While South Asian writers all over the world have been progressing more than ever, it’s still not easy to discover the gems out there because of uneven or negligible media coverage. Even within the respective South Asian countries. Beyond the handful of big names like Salman Rushdie or Arundhati Roy or Jhumpa Lahiri, South Asian literature has meant certain kinds of timeworn stereotypes and tropes—arranged marriage, slum life, terrorism, crooked politicians, immigrant assimilation. And, once the literary critics have hailed a couple of new South Asian writers as “the ones,” we stop hearing about any others. Particularly in a year like this, there’s even less oxygen for any desi literature that veers away from those stereotypes and tropes. Rather than complain about this, I thought, why not shine a light on some of these other kinds of desi books coming into the world? And thankfully, the podcast has gained some loyal listeners, gotten some good press, and I have plans to do more in the coming few months.
10. You are also a literary translator, with a book that will come out in December 2020 from HarperCollins India. Your collection is formally diverse, featuring different story structures that, to me, best execute your intentions as a writer for each story. Does translating literature make you think about your use of language in your own work? If so, in what ways has it influenced how you tell stories?
Thank you for saying that about the formal diversity of the collection. Yes, I was very intentional with how I used voice, point of view, and narrative structure in each story. Sometimes, that meant redoing a story entirely if something wasn’t working right.
_ _ _ _ _
### What is being asked:
From the interview excerpt, answer the following:
(a) Which three writers are named as the handful of big names in South Asian literature?
(b) Which publisher is releasing the translated book, and in what month and year?
(c) Which three aspects of each story does the reply say were handled intentionally?
Use only the interview excerpt above as your source.
_ _ _ _ _
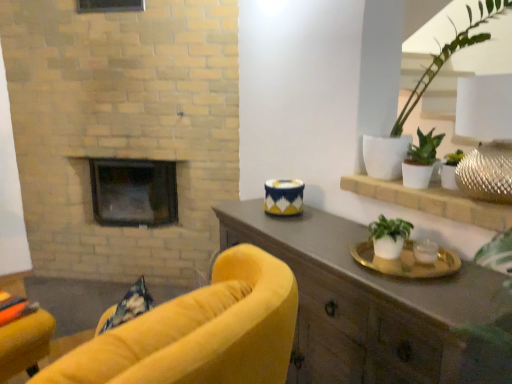
Question: Considering the relative positions of black glass fireplace at center and white ceramic plant at upper right in the image provided, is black glass fireplace at center to the left or to the right of white ceramic plant at upper right?

Choices:
 (A) right
 (B) left

Answer: (B)

Question: Choose the correct answer: Is black glass fireplace at center inside white ceramic plant at upper right or outside it?

Choices:
 (A) outside
 (B) inside

Answer: (A)

Question: Which of these objects is positioned closest to the velvet yellow armchair at lower left, which appears as the 1th chair when viewed from the left?

Choices:
 (A) blue and white ceramic candle holder at center
 (B) matte brown cabinet at right
 (C) white ceramic plant at upper right
 (D) white matte plant at right, the first houseplant positioned from the bottom
 (E) white matte plant pot at right, the 3th houseplant in the bottom-to-top sequence

Answer: (B)

Question: Estimate the real-world distances between objects in this image. Which object is closer to the white ceramic plant at upper right?

Choices:
 (A) green matte houseplant at upper right, the 2th houseplant when ordered from bottom to top
 (B) blue and white ceramic candle holder at center
 (C) black glass fireplace at center
 (D) white matte plant pot at right, the 3th houseplant in the bottom-to-top sequence
 (E) velvet yellow armchair at center, which is the 1th chair in front-to-back order

Answer: (D)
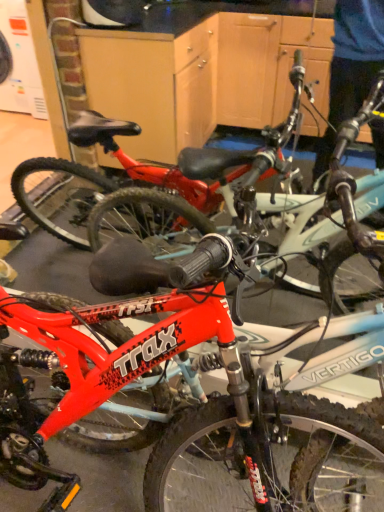
Locate an element on the screen. The image size is (384, 512). shiny red bicycle at center, the 2th bicycle in the bottom-to-top sequence is located at coordinates (243, 206).

Describe the element at coordinates (243, 206) in the screenshot. I see `shiny red bicycle at center, the 2th bicycle in the bottom-to-top sequence` at that location.

What do you see at coordinates (192, 399) in the screenshot? The height and width of the screenshot is (512, 384). I see `shiny red bicycle at center, positioned as the 1th bicycle in bottom-to-top order` at bounding box center [192, 399].

Based on the photo, how much space does shiny red bicycle at center, positioned as the 1th bicycle in bottom-to-top order, occupy horizontally?

shiny red bicycle at center, positioned as the 1th bicycle in bottom-to-top order, is 59.88 centimeters wide.

Locate an element on the screen. This screenshot has height=512, width=384. shiny red bicycle at center, marked as the 2th bicycle in a top-to-bottom arrangement is located at coordinates (192, 399).

I want to click on shiny red bicycle at center, the first bicycle viewed from the top, so (243, 206).

Between shiny red bicycle at center, the 2th bicycle in the bottom-to-top sequence, and shiny red bicycle at center, positioned as the 1th bicycle in bottom-to-top order, which one appears on the right side from the viewer's perspective?

From the viewer's perspective, shiny red bicycle at center, positioned as the 1th bicycle in bottom-to-top order, appears more on the right side.

In the scene shown: Which object is further away from the camera, shiny red bicycle at center, the first bicycle viewed from the top, or shiny red bicycle at center, positioned as the 1th bicycle in bottom-to-top order?

shiny red bicycle at center, the first bicycle viewed from the top.

Is point (374, 203) less distant than point (109, 420)?

Yes, it is.

From the image's perspective, is shiny red bicycle at center, the first bicycle viewed from the top, over shiny red bicycle at center, marked as the 2th bicycle in a top-to-bottom arrangement?

Yes, from the image's perspective, shiny red bicycle at center, the first bicycle viewed from the top, is over shiny red bicycle at center, marked as the 2th bicycle in a top-to-bottom arrangement.

Looking at this image, from a real-world perspective, is shiny red bicycle at center, the 2th bicycle in the bottom-to-top sequence, on top of shiny red bicycle at center, positioned as the 1th bicycle in bottom-to-top order?

Yes.

Consider the image. Between shiny red bicycle at center, the first bicycle viewed from the top, and shiny red bicycle at center, positioned as the 1th bicycle in bottom-to-top order, which one has smaller width?

With smaller width is shiny red bicycle at center, the first bicycle viewed from the top.

Who is shorter, shiny red bicycle at center, the first bicycle viewed from the top, or shiny red bicycle at center, positioned as the 1th bicycle in bottom-to-top order?

shiny red bicycle at center, the first bicycle viewed from the top, is shorter.

Between shiny red bicycle at center, the first bicycle viewed from the top, and shiny red bicycle at center, marked as the 2th bicycle in a top-to-bottom arrangement, which one has larger size?

Bigger between the two is shiny red bicycle at center, marked as the 2th bicycle in a top-to-bottom arrangement.

Is shiny red bicycle at center, the 2th bicycle in the bottom-to-top sequence, not within shiny red bicycle at center, marked as the 2th bicycle in a top-to-bottom arrangement?

No, shiny red bicycle at center, the 2th bicycle in the bottom-to-top sequence, is inside shiny red bicycle at center, marked as the 2th bicycle in a top-to-bottom arrangement,'s boundary.

Is shiny red bicycle at center, the first bicycle viewed from the top, far from shiny red bicycle at center, positioned as the 1th bicycle in bottom-to-top order?

No, shiny red bicycle at center, the first bicycle viewed from the top, is not far away from shiny red bicycle at center, positioned as the 1th bicycle in bottom-to-top order.

Is shiny red bicycle at center, the 2th bicycle in the bottom-to-top sequence, aimed at shiny red bicycle at center, positioned as the 1th bicycle in bottom-to-top order?

Yes.

Can you tell me how much shiny red bicycle at center, the first bicycle viewed from the top, and shiny red bicycle at center, marked as the 2th bicycle in a top-to-bottom arrangement, differ in facing direction?

shiny red bicycle at center, the first bicycle viewed from the top, and shiny red bicycle at center, marked as the 2th bicycle in a top-to-bottom arrangement, are facing 1.52 degrees away from each other.

How far apart are shiny red bicycle at center, the 2th bicycle in the bottom-to-top sequence, and shiny red bicycle at center, positioned as the 1th bicycle in bottom-to-top order?

shiny red bicycle at center, the 2th bicycle in the bottom-to-top sequence, is 15.80 inches from shiny red bicycle at center, positioned as the 1th bicycle in bottom-to-top order.

You are a GUI agent. You are given a task and a screenshot of the screen. Output one action in this format:
    pyautogui.click(x=<x>, y=<y>)
    Task: Click on the bicycle on the right of shiny red bicycle at center, the first bicycle viewed from the top
    
    Given the screenshot: What is the action you would take?
    pyautogui.click(x=192, y=399)

Between shiny red bicycle at center, positioned as the 1th bicycle in bottom-to-top order, and shiny red bicycle at center, the first bicycle viewed from the top, which one appears on the left side from the viewer's perspective?

shiny red bicycle at center, the first bicycle viewed from the top, is more to the left.

Is shiny red bicycle at center, positioned as the 1th bicycle in bottom-to-top order, behind shiny red bicycle at center, the 2th bicycle in the bottom-to-top sequence?

That is False.

Does point (112, 375) lie in front of point (364, 211)?

That is True.

From the image's perspective, is shiny red bicycle at center, marked as the 2th bicycle in a top-to-bottom arrangement, positioned above or below shiny red bicycle at center, the 2th bicycle in the bottom-to-top sequence?

shiny red bicycle at center, marked as the 2th bicycle in a top-to-bottom arrangement, is below shiny red bicycle at center, the 2th bicycle in the bottom-to-top sequence.

From a real-world perspective, is shiny red bicycle at center, positioned as the 1th bicycle in bottom-to-top order, located beneath shiny red bicycle at center, the 2th bicycle in the bottom-to-top sequence?

Yes, from a real-world perspective, shiny red bicycle at center, positioned as the 1th bicycle in bottom-to-top order, is under shiny red bicycle at center, the 2th bicycle in the bottom-to-top sequence.

Does shiny red bicycle at center, marked as the 2th bicycle in a top-to-bottom arrangement, have a greater width compared to shiny red bicycle at center, the 2th bicycle in the bottom-to-top sequence?

Yes, shiny red bicycle at center, marked as the 2th bicycle in a top-to-bottom arrangement, is wider than shiny red bicycle at center, the 2th bicycle in the bottom-to-top sequence.

Between shiny red bicycle at center, positioned as the 1th bicycle in bottom-to-top order, and shiny red bicycle at center, the 2th bicycle in the bottom-to-top sequence, which one has more height?

shiny red bicycle at center, positioned as the 1th bicycle in bottom-to-top order, is taller.

Can you confirm if shiny red bicycle at center, positioned as the 1th bicycle in bottom-to-top order, is smaller than shiny red bicycle at center, the 2th bicycle in the bottom-to-top sequence?

No, shiny red bicycle at center, positioned as the 1th bicycle in bottom-to-top order, is not smaller than shiny red bicycle at center, the 2th bicycle in the bottom-to-top sequence.

Choose the correct answer: Is shiny red bicycle at center, marked as the 2th bicycle in a top-to-bottom arrangement, inside shiny red bicycle at center, the 2th bicycle in the bottom-to-top sequence, or outside it?

The correct answer is: outside.

Is shiny red bicycle at center, positioned as the 1th bicycle in bottom-to-top order, not near shiny red bicycle at center, the first bicycle viewed from the top?

No, shiny red bicycle at center, positioned as the 1th bicycle in bottom-to-top order, is not far from shiny red bicycle at center, the first bicycle viewed from the top.

Is shiny red bicycle at center, positioned as the 1th bicycle in bottom-to-top order, aimed at shiny red bicycle at center, the first bicycle viewed from the top?

No.

How different are the orientations of shiny red bicycle at center, marked as the 2th bicycle in a top-to-bottom arrangement, and shiny red bicycle at center, the 2th bicycle in the bottom-to-top sequence, in degrees?

The angle between the facing direction of shiny red bicycle at center, marked as the 2th bicycle in a top-to-bottom arrangement, and the facing direction of shiny red bicycle at center, the 2th bicycle in the bottom-to-top sequence, is 1.52 degrees.

This screenshot has width=384, height=512. Identify the location of bicycle in front of the shiny red bicycle at center, the 2th bicycle in the bottom-to-top sequence. (192, 399).

Find the location of a particular element. bicycle on the right of the shiny red bicycle at center, the 2th bicycle in the bottom-to-top sequence is located at coordinates (x=192, y=399).

At what (x,y) coordinates should I click in order to perform the action: click on bicycle above the shiny red bicycle at center, positioned as the 1th bicycle in bottom-to-top order (from the image's perspective). Please return your answer as a coordinate pair (x, y). Looking at the image, I should click on (243, 206).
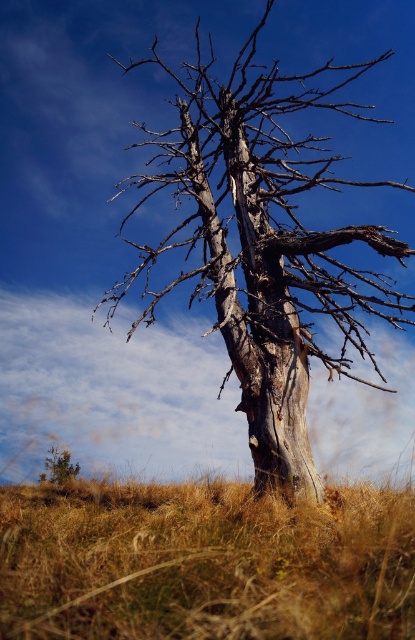
Between gray textured tree at center and brown textured bush at lower left, which one has more height?

gray textured tree at center

Is gray textured tree at center to the left of brown textured bush at lower left from the viewer's perspective?

Incorrect, gray textured tree at center is not on the left side of brown textured bush at lower left.

You are a GUI agent. You are given a task and a screenshot of the screen. Output one action in this format:
    pyautogui.click(x=<x>, y=<y>)
    Task: Click on the gray textured tree at center
    This screenshot has height=640, width=415.
    Given the screenshot: What is the action you would take?
    pyautogui.click(x=263, y=243)

Does dry grass at lower center have a greater height compared to gray textured tree at center?

No.

Is point (402, 564) closer to camera compared to point (219, 323)?

Yes, point (402, 564) is closer to viewer.

Locate an element on the screen. Image resolution: width=415 pixels, height=640 pixels. dry grass at lower center is located at coordinates (205, 563).

Who is more forward, (92, 538) or (70, 470)?

Point (92, 538)

Does point (95, 609) come in front of point (65, 468)?

Yes, point (95, 609) is closer to viewer.

What do you see at coordinates (205, 563) in the screenshot? I see `dry grass at lower center` at bounding box center [205, 563].

I want to click on dry grass at lower center, so click(205, 563).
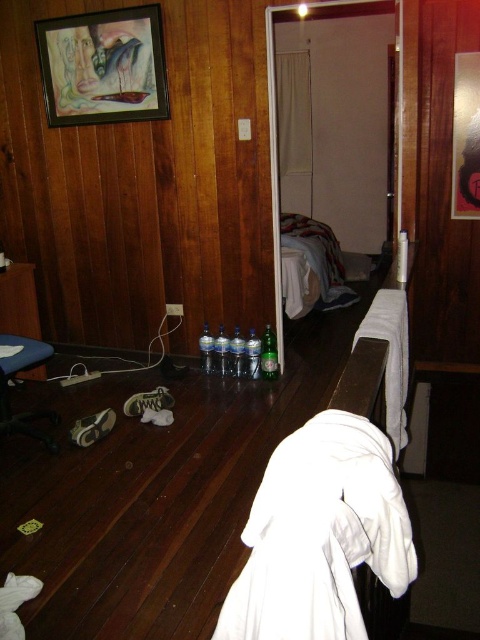
You are standing in the room and want to place a large bookshelf between the white soft robe at center and the matte black picture frame at upper left. Is there enough space to fit the bookshelf, which is 8 feet wide?

The white soft robe at center and the matte black picture frame at upper left are 9.56 feet apart, so yes, the bookshelf can fit between them as there is sufficient space.

You are a delivery person carrying a large package that requires a clear path to the white fabric bed at center. The white soft robe at center is in the way. Can you navigate around it without moving the robe?

The distance between the white soft robe at center and the white fabric bed at center is 3.45 meters. Since the robe is not blocking the path and there is sufficient space, you can navigate around it without moving the robe.

Looking at this image, you are standing in the room depicted in the scene. There is a matte black picture frame at upper left. Can you see the point at coordinate [103,67] from your current position?

The matte black picture frame at upper left is represented by point [103,67], so yes, you can see the point at coordinate [103,67] from your current position because it corresponds to the location of the matte black picture frame at upper left.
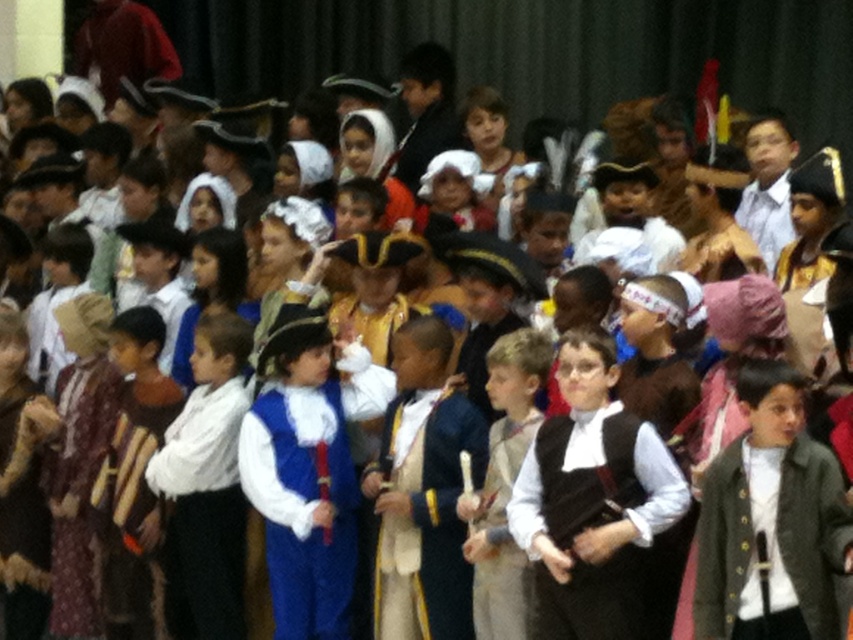
Is point (202, 314) positioned before point (508, 362)?

That is False.

Can you confirm if white cotton shirt at center is thinner than light brown fabric vest at center?

Incorrect, white cotton shirt at center's width is not less than light brown fabric vest at center's.

Which is in front, point (231, 545) or point (532, 396)?

Point (532, 396) is in front.

You are a GUI agent. You are given a task and a screenshot of the screen. Output one action in this format:
    pyautogui.click(x=<x>, y=<y>)
    Task: Click on the white cotton shirt at center
    
    Given the screenshot: What is the action you would take?
    pyautogui.click(x=209, y=477)

Who is taller, velvet blue coat at center or light brown fabric vest at center?

velvet blue coat at center

Between velvet blue coat at center and light brown fabric vest at center, which one appears on the right side from the viewer's perspective?

Positioned to the right is light brown fabric vest at center.

Identify the location of velvet blue coat at center. Image resolution: width=853 pixels, height=640 pixels. (422, 492).

Is blue velvet vest at center positioned behind velvet blue coat at center?

Yes.

Which is behind, point (300, 333) or point (372, 632)?

The point (300, 333) is behind.

Is point (328, 468) in front of point (378, 490)?

No.

You are a GUI agent. You are given a task and a screenshot of the screen. Output one action in this format:
    pyautogui.click(x=<x>, y=<y>)
    Task: Click on the blue velvet vest at center
    
    Given the screenshot: What is the action you would take?
    pyautogui.click(x=309, y=468)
_ _ _ _ _
### Reply to the exercise:
(a) Salman Rushdie, Arundhati Roy, and Jhumpa Lahiri.
(b) HarperCollins India, in December 2020.
(c) Voice, point of view, and narrative structure.